Author:Melinda Hinkson (Deakin University)
Paper short abstract:
This paper draws on recent work in anthropology and art theory to consider time as a social institution that frames engagements with images. Through cross-cultural examples, it explores the relationship between the fleeting images of modernity and identity making.
Paper long abstract:
This paper draws on recent work produced at the interface between anthropology and art theory to consider the significance of time as a social institution that frames engagements with images. A central concern of the paper is to tease out what has been identified as a key characteristic of late modernity: the idea that as fleeting digital images have become a dominant source of symbolic material through which we engage with each other and the world around us, a distinctive form of personhood has emerged. Drawing on cross-cultural materials I will explore some of the ways in which time structures the production and reception of different kinds of images in different contexts, producing what might be identified as distinctive cultures of looking and visuality. John Thompson's notion of mediated intimacy will be mobilised to ask what role might a more sustained visual engagement play in a society that places a great deal of value on new, instantly accessible, and changing images.
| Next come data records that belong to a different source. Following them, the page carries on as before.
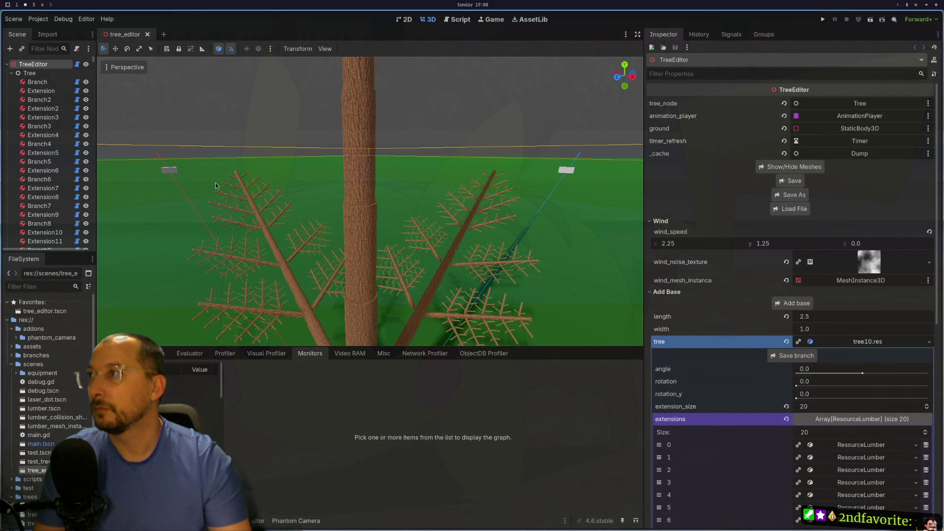
# Open the lumber collision shape scene and select its CollisionShape3D node
pyautogui.click(361, 176)
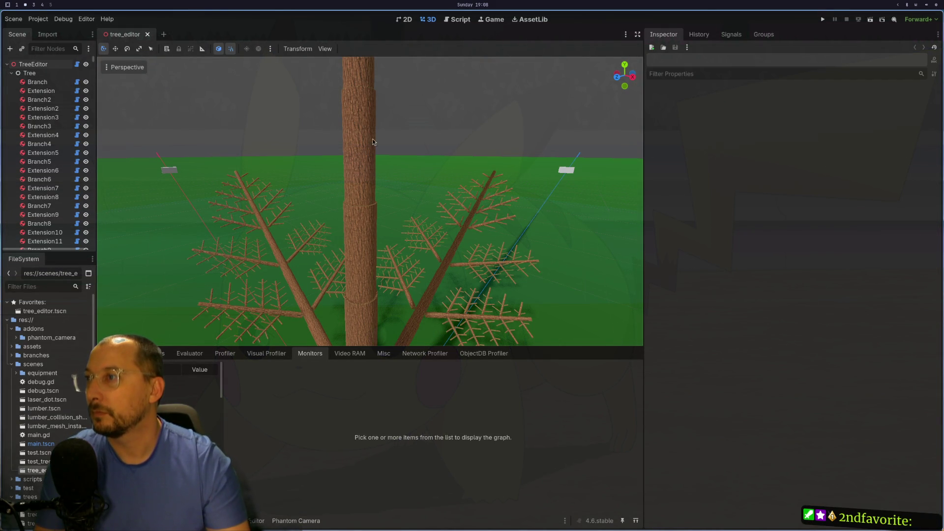
pyautogui.click(367, 105)
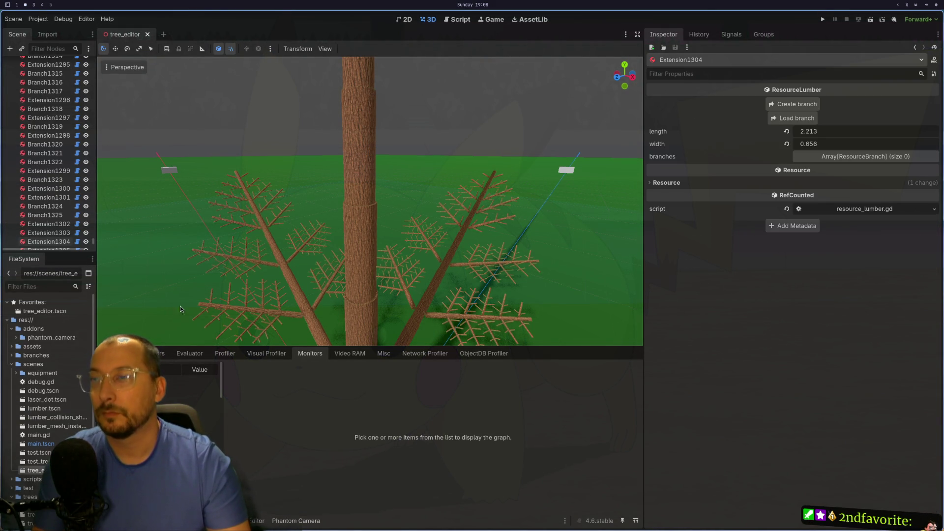
pyautogui.write('collision')
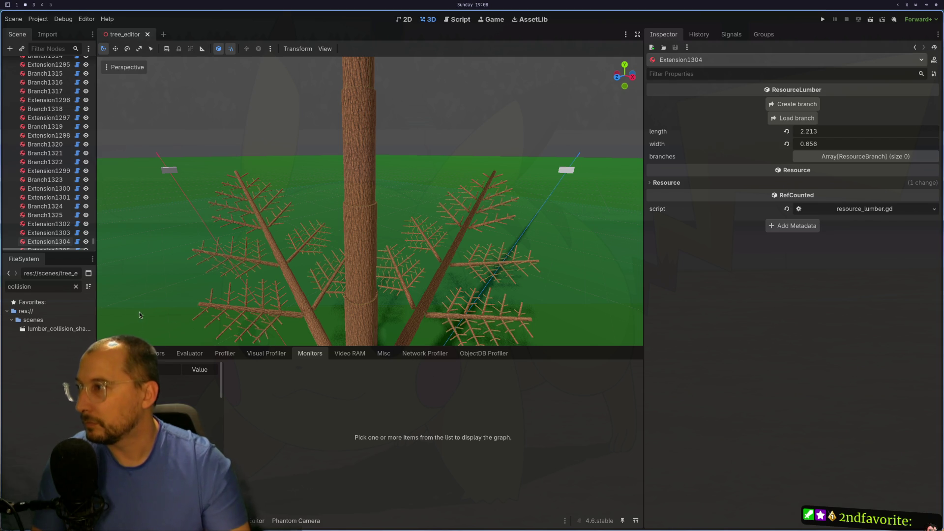
pyautogui.doubleClick(81, 329)
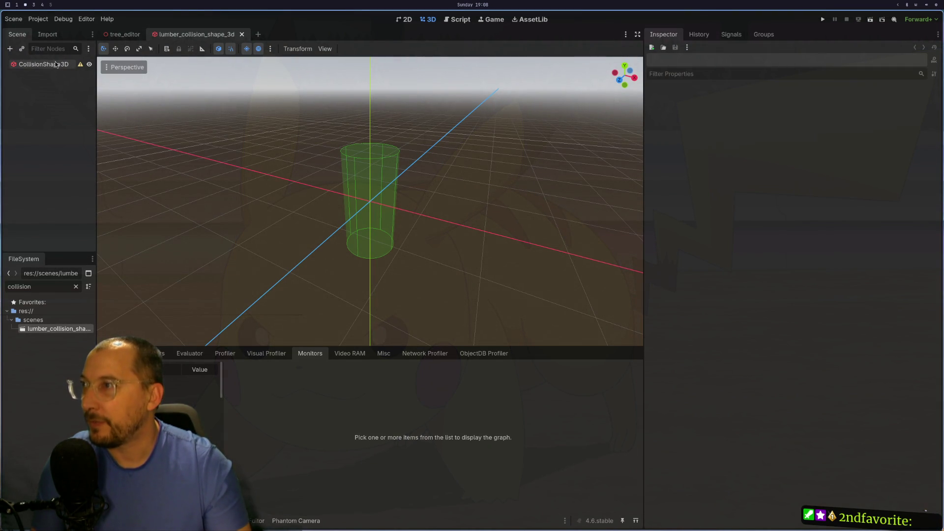
pyautogui.click(56, 65)
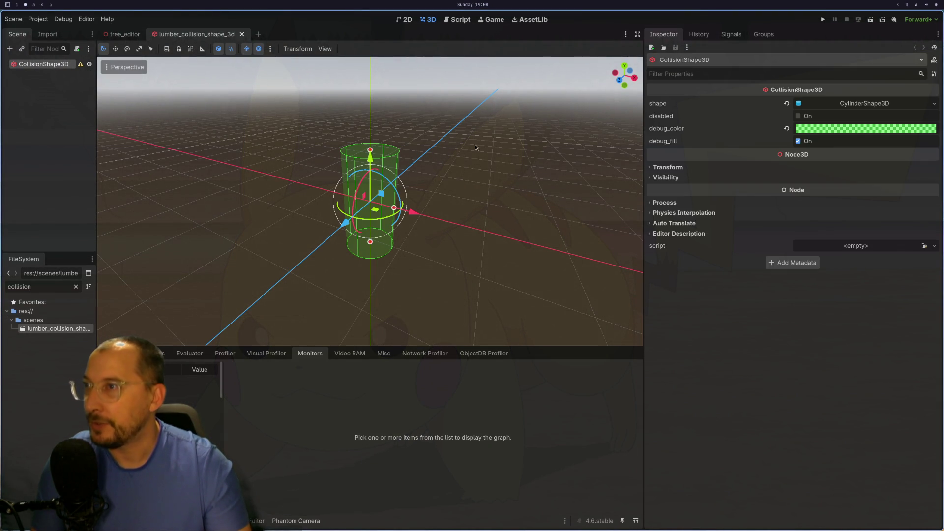
# Set the CollisionShape3D debug_color alpha to 255*.75 (191)
pyautogui.click(843, 129)
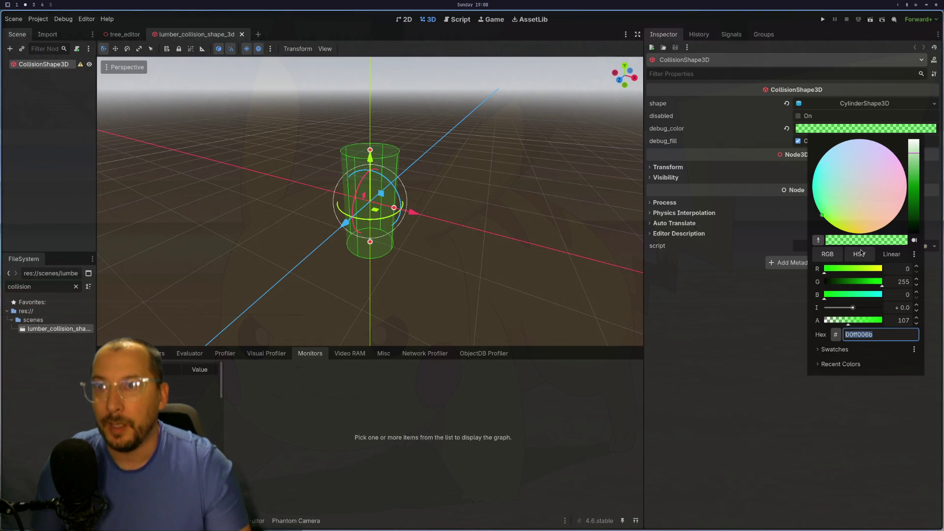
pyautogui.moveTo(854, 326); pyautogui.dragTo(877, 325)
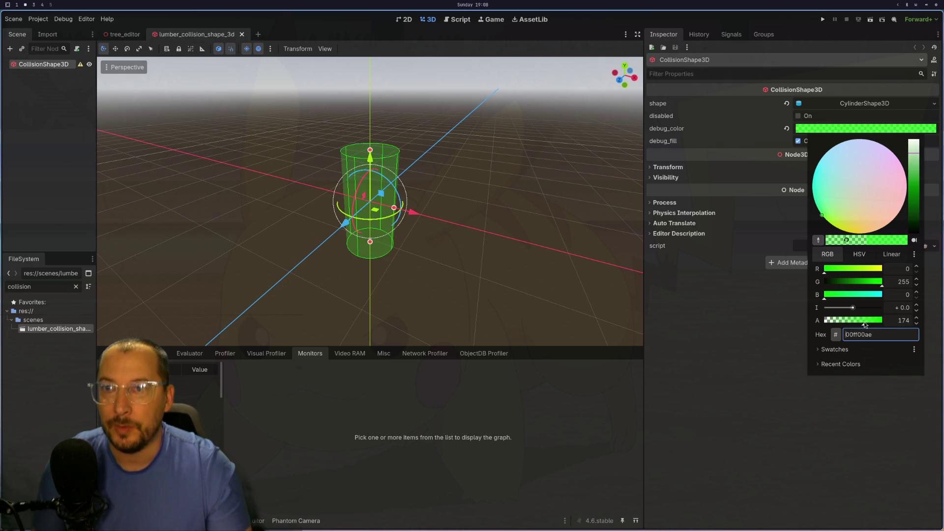
pyautogui.moveTo(865, 324); pyautogui.dragTo(865, 324)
To echo a question posed by Paul Virilio, 'in an age when our view of the world has become not so much objective as tele-objective, how can we persist in being?' Does our digital appropriation of qualitatively different kinds of images reflect something more broadly about our engagements with each other and the world around us? How does this compare with Australian Aboriginal ways of apprehending images? What can anthropology contribute to the understanding of such circumstances?